26 Ocak 2016 Salı

WAGAKKI BAND / Roku Chounen to Ichiya Monogatari


Uzun zamandır anime bağımlısıyım. Buna açıkça bağımlılık diyorum çünkü izlemediğim de yoksunluk duygusunun esiri oluyorum. Tamam tamam o kadar ciddi boyutta krize girmiyorum ama sevdiğim bir anime bittiğinde o hafta çok boş geçiyor. Özlem hasret dolu bir kaç günden sonra bitmiş olduğu gerçeğini idrak edip hayatıma kaldığım yerden devam ediyorum. Anime sever biri olarak her animenin alt yazısını bulamıyor olmanın aczi içindeyim. Bazılarını İngilizce çevirisinden takip ediyorum olmadı Japoncayı sökme çabalarımla boğuşup gitmekteyim. Diğer yandan bu günlerde anime sayesinde Wagakki Band gibi güzel bir grubu keşfedebilmiş olmanın keyfini sürüyorum veya sürüyordum! Zira çok kıymetli Urbanears kulaklığımın sağ tarafı Ege'nin sakarlığının kurbanı oldu.

Bu zamana kadar kullandığım en süper kulaklıklardı. Saygıyla anıyorum kendisini...
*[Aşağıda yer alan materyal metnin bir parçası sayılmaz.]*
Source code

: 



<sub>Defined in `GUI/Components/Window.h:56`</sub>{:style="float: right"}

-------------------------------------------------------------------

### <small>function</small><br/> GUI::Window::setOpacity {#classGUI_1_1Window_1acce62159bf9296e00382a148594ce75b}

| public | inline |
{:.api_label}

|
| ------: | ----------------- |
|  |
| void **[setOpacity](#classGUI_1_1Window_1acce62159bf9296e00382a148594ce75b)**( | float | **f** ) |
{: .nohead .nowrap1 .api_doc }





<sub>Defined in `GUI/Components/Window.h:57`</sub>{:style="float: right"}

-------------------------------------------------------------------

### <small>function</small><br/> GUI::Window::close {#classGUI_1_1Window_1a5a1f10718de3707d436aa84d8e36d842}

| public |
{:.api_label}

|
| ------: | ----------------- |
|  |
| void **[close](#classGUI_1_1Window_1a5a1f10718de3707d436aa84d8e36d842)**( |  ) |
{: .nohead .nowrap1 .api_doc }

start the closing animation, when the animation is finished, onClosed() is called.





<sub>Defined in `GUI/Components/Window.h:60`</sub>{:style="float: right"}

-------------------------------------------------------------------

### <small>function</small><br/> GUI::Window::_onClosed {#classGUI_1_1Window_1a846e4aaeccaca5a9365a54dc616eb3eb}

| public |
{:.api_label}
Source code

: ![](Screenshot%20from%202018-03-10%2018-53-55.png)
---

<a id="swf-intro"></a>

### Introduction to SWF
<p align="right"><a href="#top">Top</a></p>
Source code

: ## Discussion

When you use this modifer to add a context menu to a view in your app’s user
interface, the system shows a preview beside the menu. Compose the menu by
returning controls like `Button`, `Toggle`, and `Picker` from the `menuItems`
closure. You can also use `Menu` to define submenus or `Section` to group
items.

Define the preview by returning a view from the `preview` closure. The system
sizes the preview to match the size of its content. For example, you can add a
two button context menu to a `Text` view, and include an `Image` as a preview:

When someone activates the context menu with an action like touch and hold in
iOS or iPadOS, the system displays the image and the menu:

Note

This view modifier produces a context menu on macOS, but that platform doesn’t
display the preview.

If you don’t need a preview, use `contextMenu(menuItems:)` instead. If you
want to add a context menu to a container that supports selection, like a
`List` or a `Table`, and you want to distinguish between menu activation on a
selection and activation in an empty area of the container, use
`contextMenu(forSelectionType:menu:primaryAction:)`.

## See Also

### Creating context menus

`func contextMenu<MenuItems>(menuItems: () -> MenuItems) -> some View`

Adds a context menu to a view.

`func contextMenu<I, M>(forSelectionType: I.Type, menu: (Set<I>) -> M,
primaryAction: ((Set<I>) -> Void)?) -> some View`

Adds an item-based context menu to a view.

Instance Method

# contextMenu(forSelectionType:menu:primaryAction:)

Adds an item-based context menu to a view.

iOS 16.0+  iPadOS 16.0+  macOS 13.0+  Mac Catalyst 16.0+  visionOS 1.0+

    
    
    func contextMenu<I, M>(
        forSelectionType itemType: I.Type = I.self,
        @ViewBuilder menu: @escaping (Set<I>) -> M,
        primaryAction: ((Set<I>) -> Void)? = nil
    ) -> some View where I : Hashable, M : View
Neyse, en iyisi acılarımızı unutup Wagakki Band dinleyip güzelleşelim :) 


15 Ocak 2016 Cuma

Keyifli Zamanlar

Ege ve okulla ilgili her şey oldukça keyifli. 3 ayda çok büyük bir gelişme katetti. Konuşma performansı olsun, ilk defa karşılaştığı bir çok şeyin üstesinden gelmesi gibi bir çok şey konusunda oldukça başarılı.

Bugün okulda aile kahvaltısı vardı. Çocukların yemek salonunu anneleri işgal etti ve onların minik masa ve sandalyeleri hatta tabakları bile bize sunuldu :) Çocuklar yemek saatini sınıflarında geçirdi. Onlar için stajyer öğretmenleriyle bol koşturmalı oyunlarla geçen rahat bir gün oldu zira öğretmenleri Gülşah Hanım bugün biz annelerle ilgilendi.

Hakkını yemeyelim  Egenin çok ilgili, düşünceli bir öğretmeni var. Ben ödevlere isyan ediyorum hatta bugünde söyledim ama öğretmenin hedefi 1.sınıfın kolay atlatabilmesi için çocukların ana sınıfından donanımlı yollanması. Benim isyan ettiğim çok boyamalı kısımlar, Onu boya bunu boya bitmiyor.... Ege gibi boya yapmaktan sıkılan bir çocuğun bu kadar şeyi boyaması bile gözlerimi yaşartıyor :)
Birde bazı çocuklarda ödev sorumluluğu had safhada olur. Ege ise gayet rahat. Ödev yapmak aklının işi değil. Sürekli başında durup ilgilenmek gerek yoksa kendi başına bitirmesi asırlar sürüyor. Sürekli saçma sorularla ödev saatini kaynatma derdinde. Ödevden kaçmak için sarf ettiği çabanın yarısıyla o ödev biter gider zaten. Okul hayatımız daha uzunca bir zaman bu şekilde boğuşmayla gidecek gibi...

Bunun dışında malum Egenin dilinin dönmediği çok şey var. Kelime dağarcığı oldukça geniş ama telaffuzu bazen ilk duyanlar için sorun olabiliyor. Geçen gün okulda kahvaltı saatinde görevlilerden istediği "biyaz daha kakağ peeniğ alabiliğmiyim" bunlardan biri.  Kaşar peynir istediğini bir kaç tekrardan sonra anlayıp bolca gülmüşler. Onlar çok tatlı konuşuyor, çok sevimli bir çocuk maşallah diyerek bu olayı anlatsalar da, ben ister istemez üzülüyoruım.

Genel olarak okulla ilgili aklımdaki tüm o acabalar sorunsuz geçti. Korktuğum gibi olmadı inşallah ikinci dönemde bu şekilde devam eder.